Friday, August 7, 2009

The Fed's UST-POMO Pyramid Scheme Exposed

In a brilliant piece of investigative reporting, Chris Martenson (original article here) has uncovered that the Fed, merely a week after issuing $28 billion in 7 year bonds (which Zero Hedge discussed previously) via its puppet, the US Treasury, of which $10 billion ended up being purchased by primary dealers, has turned and bought 47% of the primary allocated bonds in Open Market Purchases. This is undisputed monetization removed simply via one primary dealer and less than 5 days of temporal separation in order to leave no easy trace. As Martenson points out:

"A more honest and open approach would have been for the Fed to simply buy them outright at the auction but this way, using "primary dealers" and "POMOs" and all these other extra steps the basic fact that the Fed is openly monetizing US government debt is effectively hidden from a not-too-terribly inquisitive US press and public."

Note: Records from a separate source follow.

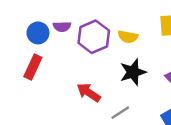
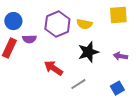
purple semicircle: (62, 27) -> (29, 39), moved

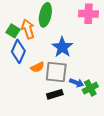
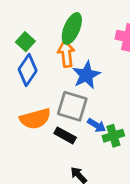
orange arrow: (28, 29) -> (66, 54), moved
orange semicircle: (37, 67) -> (35, 119), moved, size x1.6
black rectangle: (55, 94) -> (65, 135), turned 35

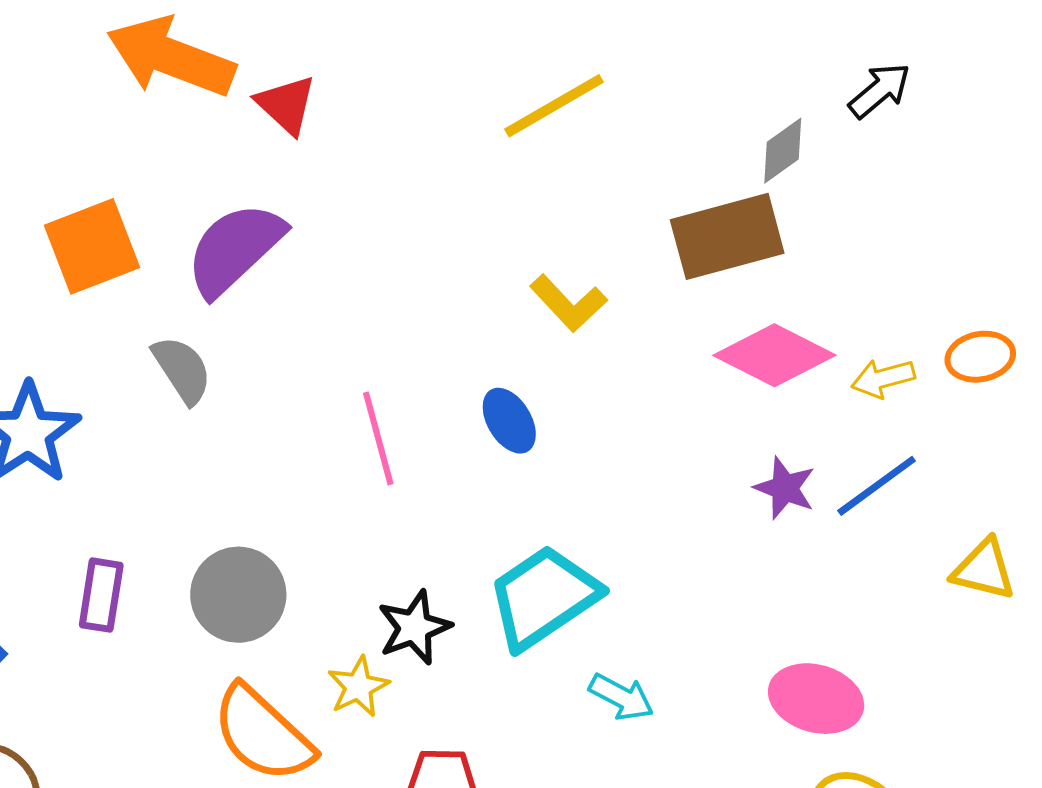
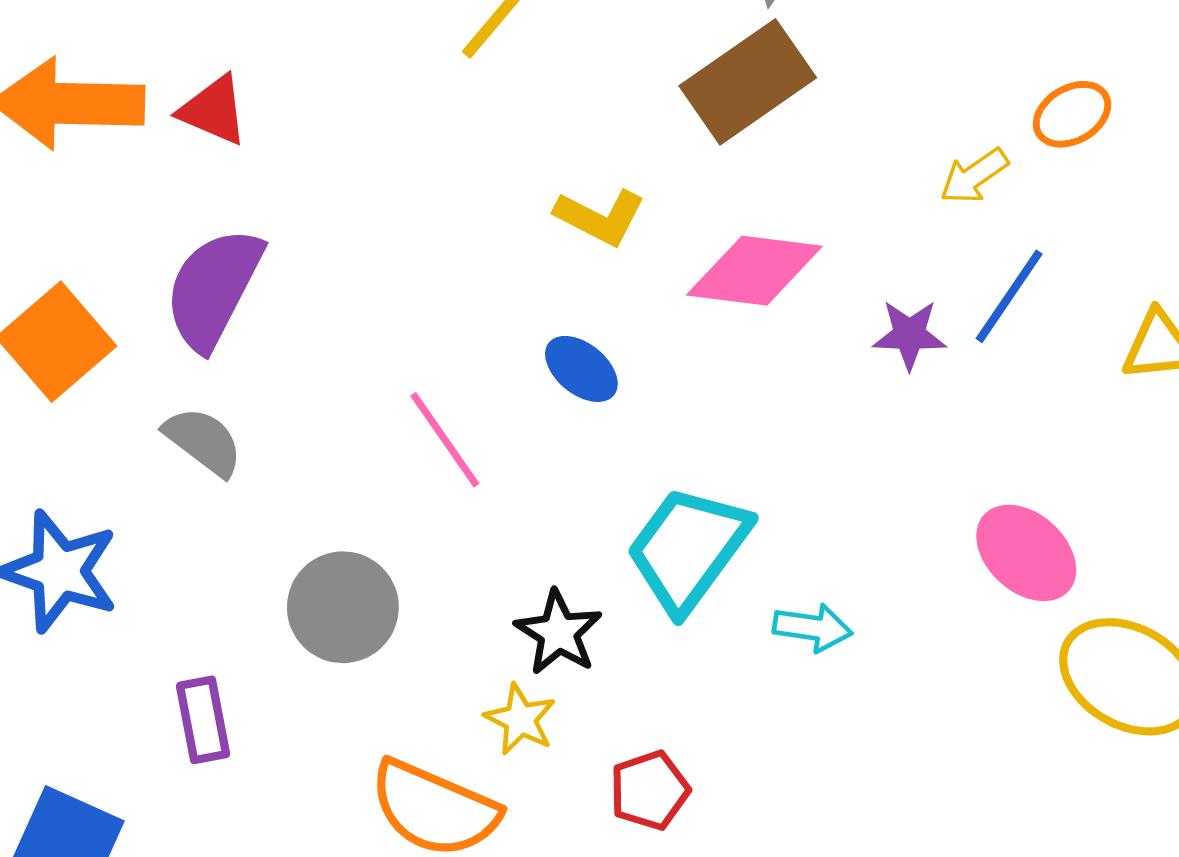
pink diamond: (774, 355) -> (754, 271), moved
gray circle: (238, 595) -> (343, 607), moved
pink ellipse: (816, 699) -> (1026, 553), turned 46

The question is did the Fed implicitly tell the primary dealers they are merely holding the treasuries for a flip, and that it would acquire them immediately. Absent this $4.8 billion in effectively monetized bonds, what would the Bid To Cover have been for the primaries? Would this have been the second practically failed auction for USTs after the deplorable 5 year auction results a day prior? One wonders if there would have been 62% indirect interest in these bonds (which the day before had a measly 32.5% indirect bid) if the purchasers were aware of the Fed's immediate prompt monetization of a large part of the directs' balance.

It is truly a sad state of affairs when the Fed has to manipulate public and media perception in this way, and has to cover up for the complete lack of interest in US Treasuries.

Here is the evidence Martenson dug up:

Martenson's conclusion needs no elaboration:

"The speed of the shell game is accelerating.


This immediate repurchase of newly auction bonds by the Fed tells us that demand for these bonds is not nearly as high as advertised, and that things are not quite as strong as represented.


And oh, by the way, don't expect any stock market weakness while so many billions are being shoveled out the Fed and into the pockets of the primary dealers. They'll have to do something with all that freshly minted cash....."

Zero Hedge salutes CM for this brilliant piece of sleuthing: now if only the MSM would have the guts to demonstrate the pyramid scheme that the US Bond and Equity markets have become.